Provided passage:
## mlflowrate: Tutorial

This notebook will loosely guide users on how to use the data integration part of the software on a local jupyter notebook environment.

However, the same methods/logic flow are also applied for an Azure Databricks notebook.

To import the software, one must call:

In [None]:
from mlflowrate.workflow import WorkFlow

We also import the relevant Spark frameworks, within an Azure Databricks notebook this will not be necessary!

In [None]:
from pyspark.sql import SparkSession
from pyspark.sql.types import DoubleType, IntegerType
spark = SparkSession.builder.getOrCreate()
from pyspark.sql.functions import lit, unix_timestamp
from pyspark.sql import functions

Here, we construct some dummy datasets for processing!

Provided material:
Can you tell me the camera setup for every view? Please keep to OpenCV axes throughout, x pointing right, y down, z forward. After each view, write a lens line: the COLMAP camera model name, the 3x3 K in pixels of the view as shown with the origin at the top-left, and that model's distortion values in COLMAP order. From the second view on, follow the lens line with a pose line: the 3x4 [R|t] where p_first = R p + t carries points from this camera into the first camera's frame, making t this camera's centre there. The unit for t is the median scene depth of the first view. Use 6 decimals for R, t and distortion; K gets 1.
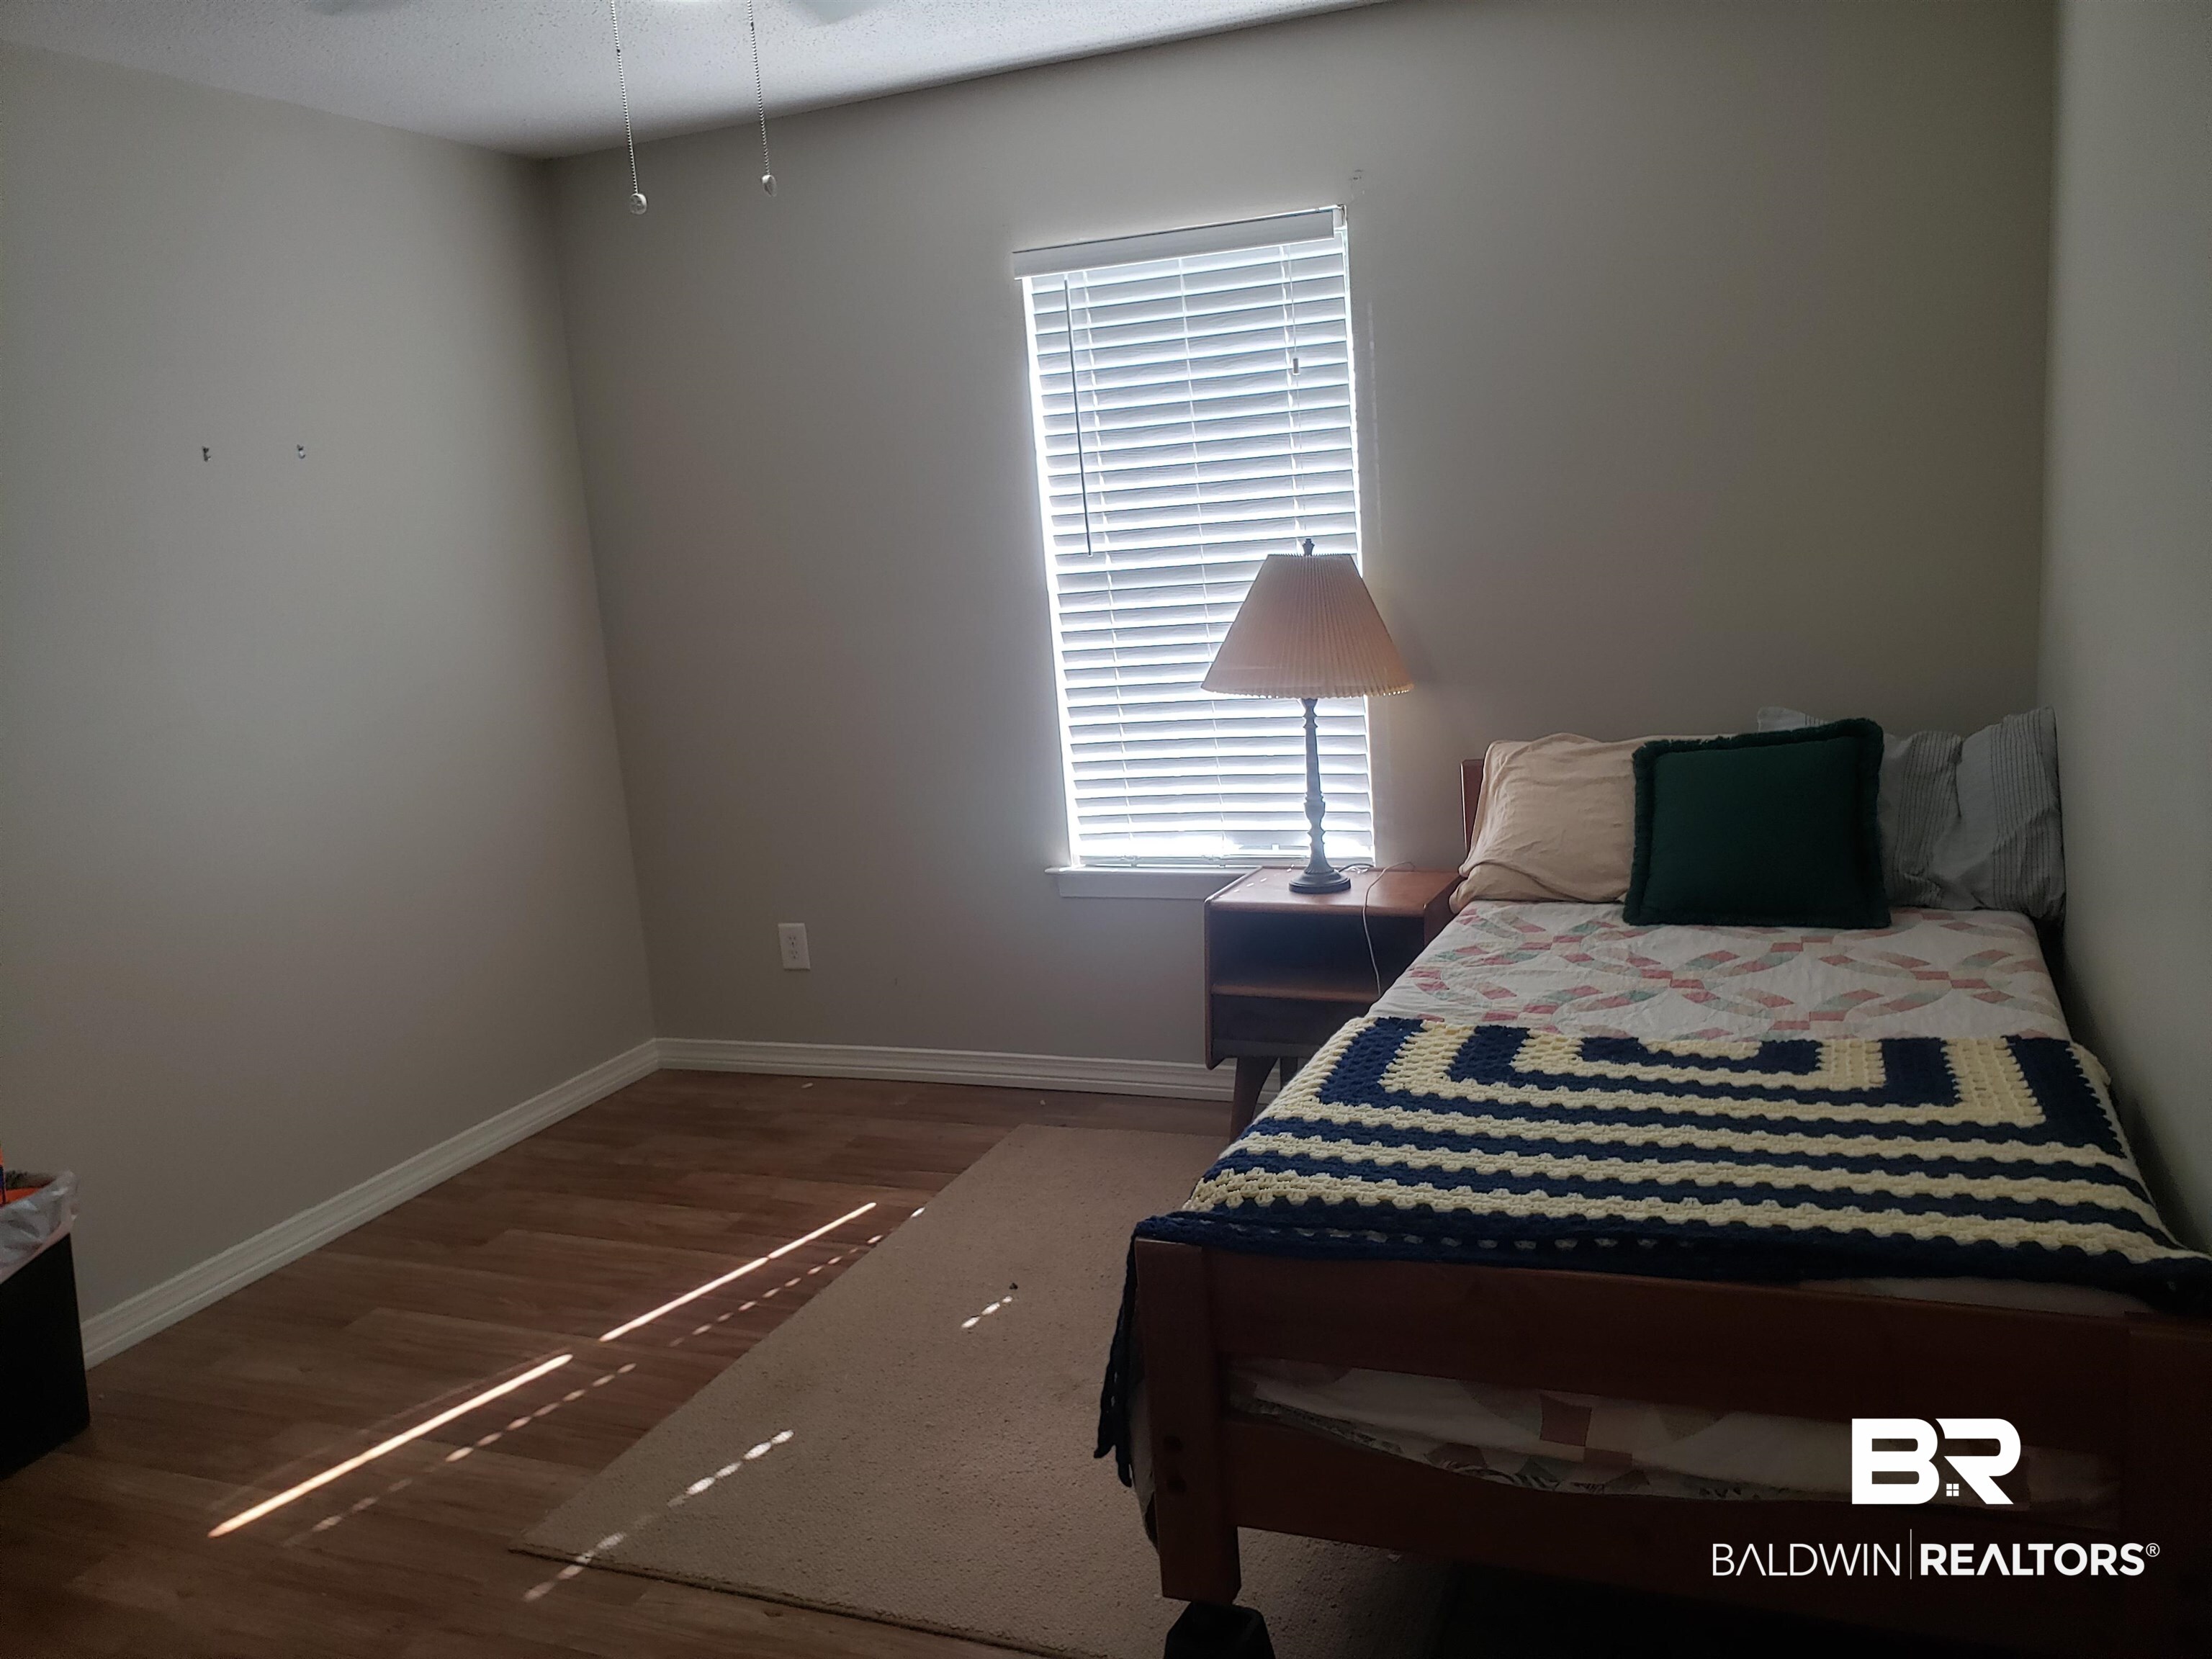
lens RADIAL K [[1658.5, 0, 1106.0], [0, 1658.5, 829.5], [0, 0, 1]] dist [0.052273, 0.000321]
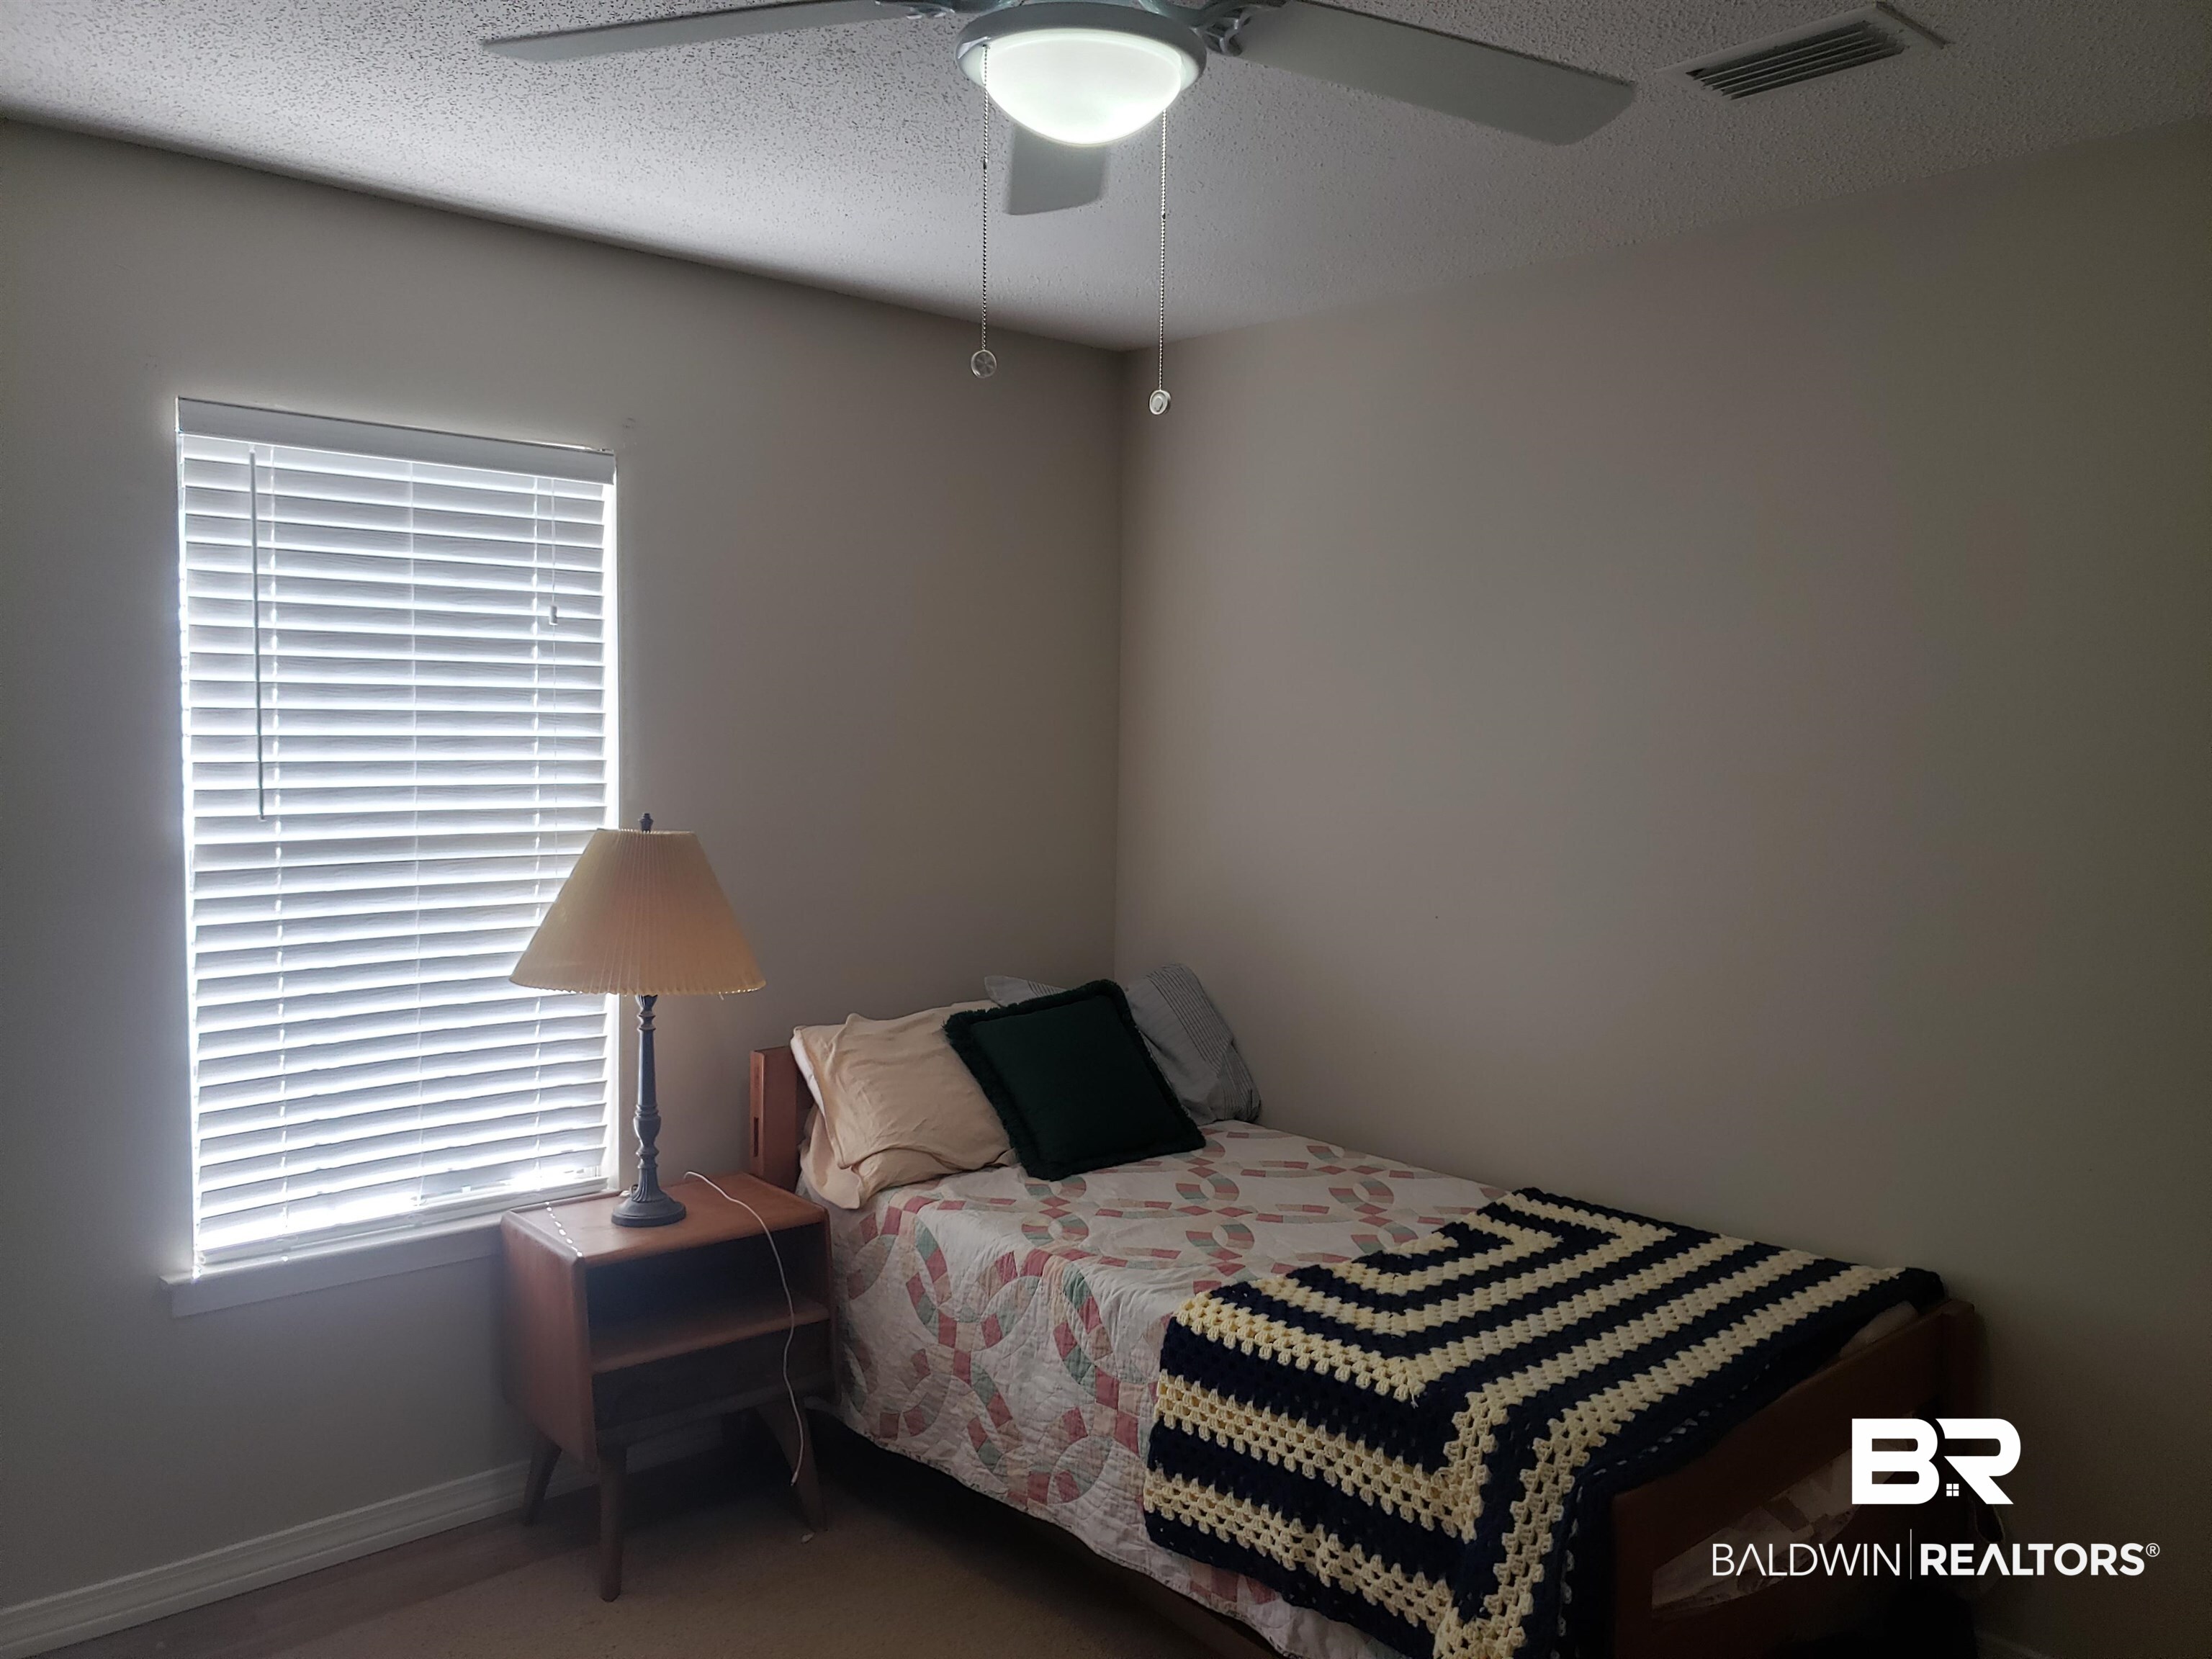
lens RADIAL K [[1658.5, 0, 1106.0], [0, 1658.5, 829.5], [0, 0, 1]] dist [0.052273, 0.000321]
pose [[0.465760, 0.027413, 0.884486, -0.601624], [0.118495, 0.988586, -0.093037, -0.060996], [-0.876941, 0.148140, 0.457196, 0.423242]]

What to do:
- A) In the mlflowrate tutorial, write out everything from "However, the same" down to "spark = SparkSession.builder.getOrCreate()".
- B) List every name the mlflowrate tutorial's code imports from a pyspark module.

Results for the exercise:
- A)
However, the same methods/logic flow are also applied for an Azure Databricks notebook.

To import the software, one must call:

In [None]:
from mlflowrate.workflow import WorkFlow

We also import the relevant Spark frameworks, within an Azure Databricks notebook this will not be necessary!

In [None]:
from pyspark.sql import SparkSession
from pyspark.sql.types import DoubleType, IntegerType
spark = SparkSession.builder.getOrCreate()

- B)
SparkSession
DoubleType
IntegerType
lit
unix_timestamp
functions